The usual method of tax collection in respect of the taille was for the leading men of a parish to elect from among themselves an assessor and a collector. The assessment, once completed, was read out in church by the local priest; a week later the parishioners paid their taxes to the collector as they left church. The assessor and collector were not inclined to be lenient, for they were liable to be imprisoned or to have their property sequestered if the sum collected fell short of the anticipated total. Indirect taxes were usually farmed by the highest bidder at an auction.
The most lucrative tax was the taille, which amounted to 2.4 million livres out of a total revenue of 4.9 million in 1515. It was followed by the aides, which brought in about a third of the taille. As for the gabelle, it was bringing in 284,000 livres (about six per cent of the total revenue).

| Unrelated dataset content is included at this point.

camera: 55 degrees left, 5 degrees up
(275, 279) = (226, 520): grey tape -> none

The fiscal administration in 1500, like the tax system, had not changed since the reign of Charles VII (1422–61). It comprised two administrations corresponding with the two kinds of revenue. The Trésor, which was responsible for the ‘ordinary’ revenue, was under four trésoriers de France who had very wide powers. Each was responsible for one of four areas, called respectively Languedoïl, Languedoc, Normandy and Outre-Seine-et-Yonne. The trésoriers supervised the collection and disbursement of revenues, but did not handle them. This task was left to the receveurs ordinaires, who were each responsible for a subdivision of the bailliage. The receiver-general for all revenues from the demesne was the changeur du Trésor, who was based in Paris, but only a small proportion of the revenues actually reached him, for the crown settled many debts by means of warrants (décharges) assigned on a local treasurer. This avoided the expense and risk of transporting large amounts of cash along dangerous, bandit-infested roads, while passing on the recovery costs to the creditor.

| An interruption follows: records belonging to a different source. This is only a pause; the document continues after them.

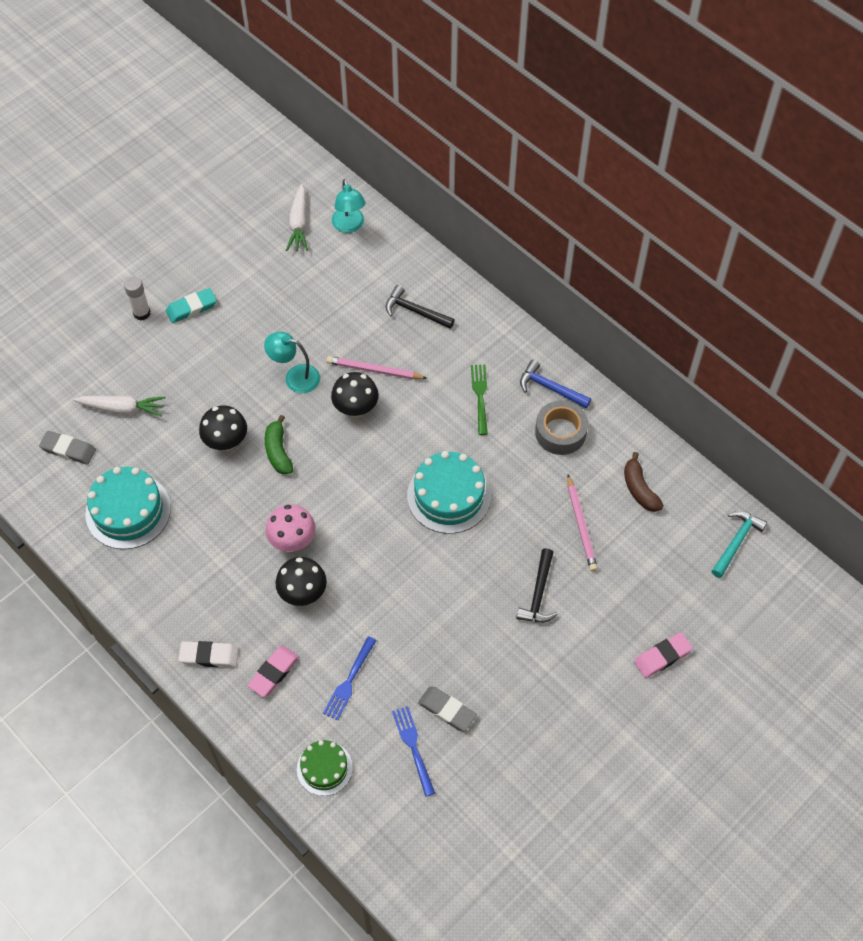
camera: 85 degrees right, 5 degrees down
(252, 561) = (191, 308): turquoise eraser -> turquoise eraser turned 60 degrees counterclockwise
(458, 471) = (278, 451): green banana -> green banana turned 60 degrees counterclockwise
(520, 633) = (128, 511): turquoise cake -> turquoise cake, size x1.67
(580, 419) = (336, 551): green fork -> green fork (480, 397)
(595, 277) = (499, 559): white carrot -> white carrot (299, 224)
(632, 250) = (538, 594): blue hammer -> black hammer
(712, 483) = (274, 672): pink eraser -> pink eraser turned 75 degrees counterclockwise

The four généraux des finances, who had charge of the ‘extraordinary’ revenues, had virtually the same powers as the trésoriers de France, each being responsible for an area, called généralité. These were subdivided into élections, of which there were 85 in 1500, but in general there were no élections in areas which had retained their representative estates (pays d’états). The élection owed its name to the élu, an official whose main function was to carry out regular tours of inspection (chevauchées) of his district, checking its ability to pay and the trust-worthiness of his underlings.
The personnel responsible for the administration of the gabelles varied according to the different kinds of salt tax. In the pays de grandes gabelles; each royal warehouse was under a grenetier assisted by a contrôleur, elsewhere the tax was farmed out by commissioners.
On the same level as the changeur du Trésor and performing the same duties, though in respect of the ‘extraordinary’ revenue, were the four receveurs généraux des finances, one for each généralité.
The two fiscal administrations were not entirely separate, for the trésoriers de France and généraux des finances (known collectively as gens des finances) were expected to reside at court whenever they were not carrying out inspections of their respective areas. They formed a financial committee, which met regularly and independently of the king’s council, and were empowered to take certain decisions on their own. They also attended the king’s council whenever important financial matters were discussed. However, their most important duty was to draw up at the start of each year a sort of national budget (état général par estimation), based on accounts sent in by each financial district.